Handbrake applied on the US dollar rally

Published Sun, Feb 17, 2019 · 09:50 PM

THE USD/SGD currency pair hit a six-month low of 1.3442 on Jan 31, 2019 with the US Federal Reserve taking a more dovish stance on its monetary policies.

However, prices have been recovering in February largely due to the escalated trade tensions between the US and China, boosting the demand for USD as a safe haven.

As at Feb 14, USDSGD prices have tested the resistance of the downtrend channel at around 1.3600. This downtrend channel had been formed since November 2018 and prices have remained below the resistance level, showing no indication of prices trading above it yet.
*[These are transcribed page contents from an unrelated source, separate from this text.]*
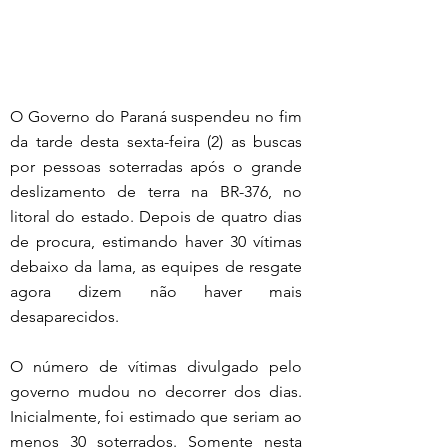
O Governo do Paraná suspendeu no fim 
da tarde desta sexta-feira (2) as buscas 
por pessoas soterradas após o grande 
deslizamento de terra na BR-376, no 
litoral do estado. Depois de quatro dias 
de procura, estimando haver 30 vítimas 
debaixo da lama, as equipes de resgate 
agora dizem não haver mais 
desaparecidos.
O número de vítimas divulgado pelo 
governo mudou no decorrer dos dias. 
Inicialmente, foi estimado que seriam ao 
menos 30 soterrados. Somente nesta 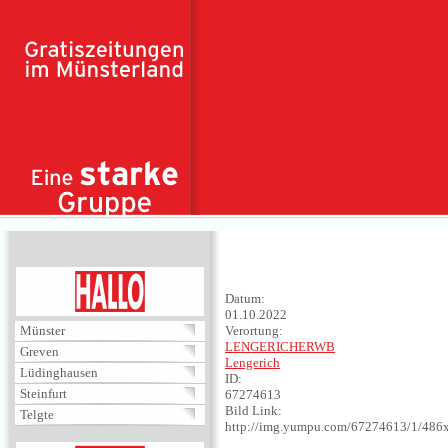
Direkt zum Inhalt
HALLO
Datum:
01.10.2022
Münster
Verortung:
LENGERICHERWB
Greven
Lengerich
Lüdinghausen
ID:
Steinfurt
67274613
Bild Link:
Telgte
http://img.yumpu.com/67274613/1/486x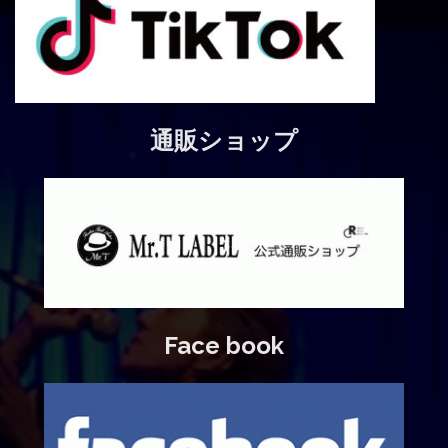
通販ショップ
Face book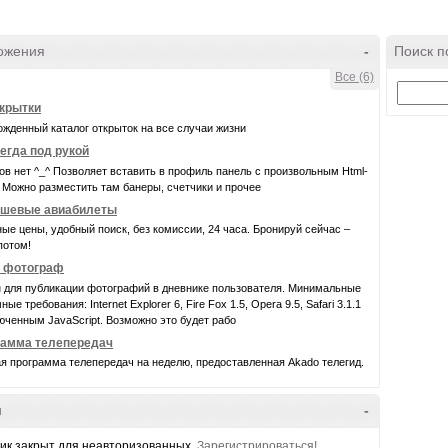
ожения
-
Поиск п
Все (6)
крытки
жденный каталог открыток на все случаи жизни
егда под рукой
ов нет ^_^ Позволяет вставить в профиль панель с произвольным Html-
 Можно разместить там банеры, счетчики и прочее
шевые авиабилеты
ые цены, удобный поиск, без комиссии, 24 часа. Бронируй сейчас –
потом!
- фотограф
 для публикации фотографий в дневнике пользователя. Минимальные
ые требования: Internet Explorer 6, Fire Fox 1.5, Opera 9.5, Safari 3.1.1
юченным JavaScript. Возможно это будет рабо
рамма телепередач
я программа телепередач на неделю, предоставленная Akado телегид.
и
-
ик закрыт для неавторизованных.
Зарегистрироваться!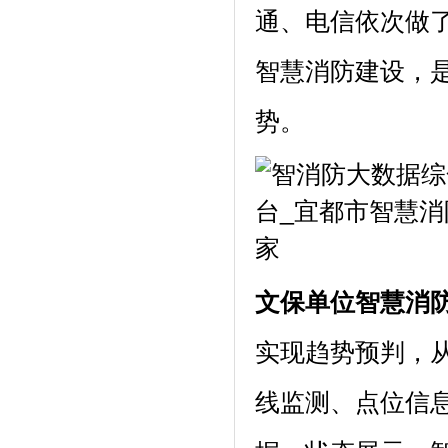
通、电信依次做
智慧消防建设，是
势。
文保单位智慧消
实现趋势预判，
线监测、点位信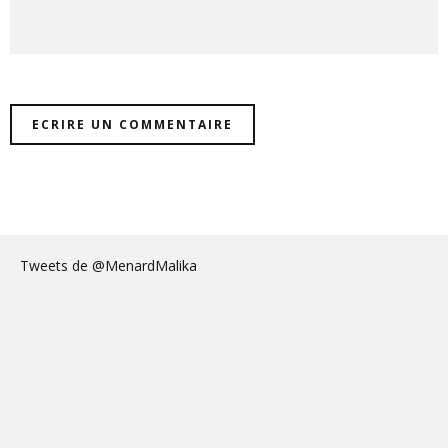
Tweets de @MenardMalika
In addition, prices are also trading below the 50 and 200 EMAs, indicating weak buying interest. A bearish signal, in the form of the death cross, is also starting to form with the 50 EMA (exponential short-term moving average) beginning to move below the 200 EMA (exponential long-term moving average).

The Stochastics Oscillator, which is a directional indicator as well as a measure of momentum, further affirms that the downtrend remains intact despite the recent short-term recovery.

Levels have since retraced after nearing the overbought levels of 80. It indicates that an impending correction in prices is well due as well. Since November 2018, the stochastics oscillator has proven accurate in confirming the price reversal, and serves as a promising signal that the USD/SGD will continue its descending trajectory.

The next support for this correction will be 1.3443, which is the previous low. This serves as a 1.15 per cent downside potential from current levels.

Should this support be broken, prices could then test the lower band of the channel at 1.339 (1.55 per cent potential downside).

This will be a critical point to look out for, being the bottom of the descending channel, with the bears potentially hoping for a bearish breakout at these levels.

Fundamentally, the US Federal Reserve (Fed) has recently left little doubt that their future direction of monetary policy will be patience and that rate hikes could pause for a while.

In fact, during the latest Federal Open Market Committee (FOMC) meeting, the Fed caught market by surprise by stating that it may wind down its gradual asset-shedding operation sooner than expected.

Hence, with possibly looser monetary policies going forward, the USD will lack the strong catalyst that propelled its strength last year.

Moreover, the US is also facing muted inflation pressures, and there have been ongoing concerns that the recent 35-day partial shutdown of the US government over a budget dispute may further cloud the outlook for the US economy. Thus, by taking both the technical bearishness and the drastic dovish turn in the Fed's stance into consideration, further selling pressure will be imminent, and will quell market expectations towards the USD.

Disclaimer: Chartpoint is provided by Phillip Securities Research for information only, and should not be construed as investment advice.